Scene Last Night: Peter Kraus, Wilbur Ross, Alexandra Lebenthal

The Art Show at the Park Avenue Armory
Glenn Ligon, an artist with a show opening at the Whitney Museum of American Art next week, and Thelma Golden, the director of the Studio Museum in Harlem. Photographer: Amanda Gordon/Bloomberg

A cabbage sold for several hundred thousand dollars last night. The grocery shopping took place at a preview of the Art Show, an annual fair organized by the Art Dealers Association of America.

To get into the market when it opened at 5:30 p.m., collectors had paid as much as $2,000. Later admissions were sold for $150 and $275.

Early birds at the fair -- which runs through Sunday and features 70 dealers -- included Donald B. Marron, chairman and chief executive officer of Lightyear Capital LLC; Peter S. Kraus, chairman and CEO of AllianceBernstein LP/USA; Israel A. Englander, chairman and CEO of Millenium Management LLC; investor Stephen Robert; and Wilbur Ross, chairman and CEO of WL Ross & Co.

Ross was one of the first to check out the cabbage, formally known as “Choupatte” (2011). It is a copper and bronze sculpture cast from nature by French artist Claude Lalanne, who bought the vegetable, almost two feet in diameter and standing on two bird’s feet, at a local market. It was featured at the corner booth of Paul Kasmin Gallery.

Up the aisle at the Park Avenue Armory, another collector stocked up on some Andy Warhol Campbell Soup Cans, at the booth of Richard L. Feigen & Co.
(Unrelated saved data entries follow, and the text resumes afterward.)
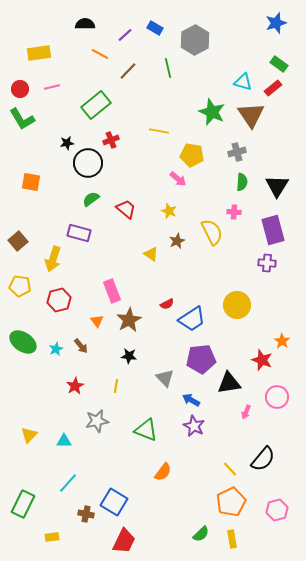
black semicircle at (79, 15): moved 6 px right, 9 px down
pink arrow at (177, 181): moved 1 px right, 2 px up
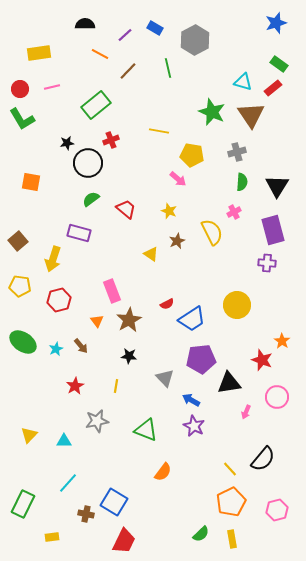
pink cross at (234, 212): rotated 32 degrees counterclockwise
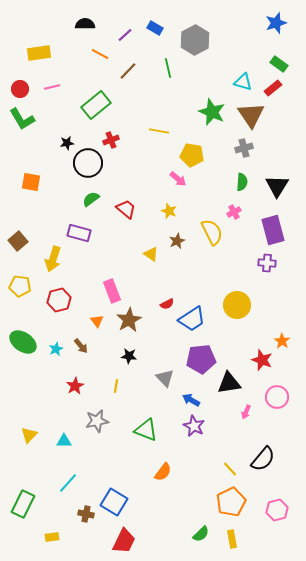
gray cross at (237, 152): moved 7 px right, 4 px up
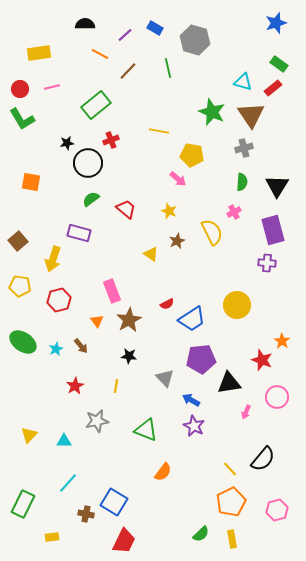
gray hexagon at (195, 40): rotated 16 degrees counterclockwise
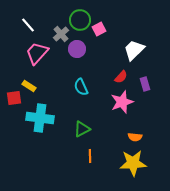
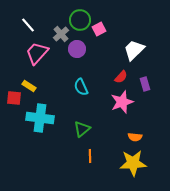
red square: rotated 14 degrees clockwise
green triangle: rotated 12 degrees counterclockwise
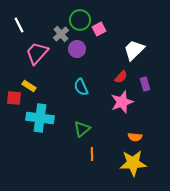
white line: moved 9 px left; rotated 14 degrees clockwise
orange line: moved 2 px right, 2 px up
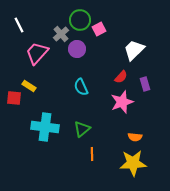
cyan cross: moved 5 px right, 9 px down
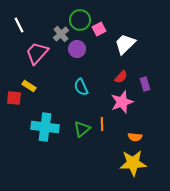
white trapezoid: moved 9 px left, 6 px up
orange line: moved 10 px right, 30 px up
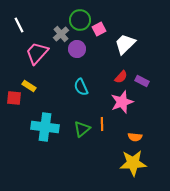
purple rectangle: moved 3 px left, 3 px up; rotated 48 degrees counterclockwise
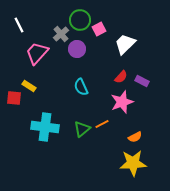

“It’s a shopper’s paradise,” said Marc Glimcher, president of Pace Gallery. “I already bought two things,” he added as he took a bite of a potato pancake with smoked salmon. Pace is devoting its booth to paintings by Chinese artist Zhang Huan, selling for as much as $100,000. They are all made with temple ash -- burned incense used as paint.

Ticket proceeds and a $25,000 sponsorship deal paid by jeweler David Yurman benefited the Henry Street Settlement. David Garza, the nonprofit’s executive director, said he was also grateful for a $250,000 grant from Microsoft to expand the settlement’s workforce development center.

Princeton Powwow

A Princeton powwow over by the spring rolls included Jeremy Diamond, managing director of Fixed Income Discount Advisory Co.; Alexandra Lebenthal, president and CEO of Alexandra & James Co.; Liz Peek, a financial writer; and Jeff Peek, vice chairman of investment banking at Barclays Capital.

Diamond and Lebenthal, who met at Princeton, are celebrating their 20th wedding anniversary today. As Lebenthal is attending a CEO conference tonight, the couple celebrated over the weekend.

Diamond serenaded the love of his life with Bruce Springsteen’s “Born to Run,” “Hey Hey What Can I Do” by Led Zeppelin, Elvis Costello’s “Every Day I Write the Book,” and Van Morrison’s “Crazy Love.”

(Amanda Gordon is a writer and photographer for Muse, the art and leisure section of Bloomberg News. Any opinions expressed are her own.)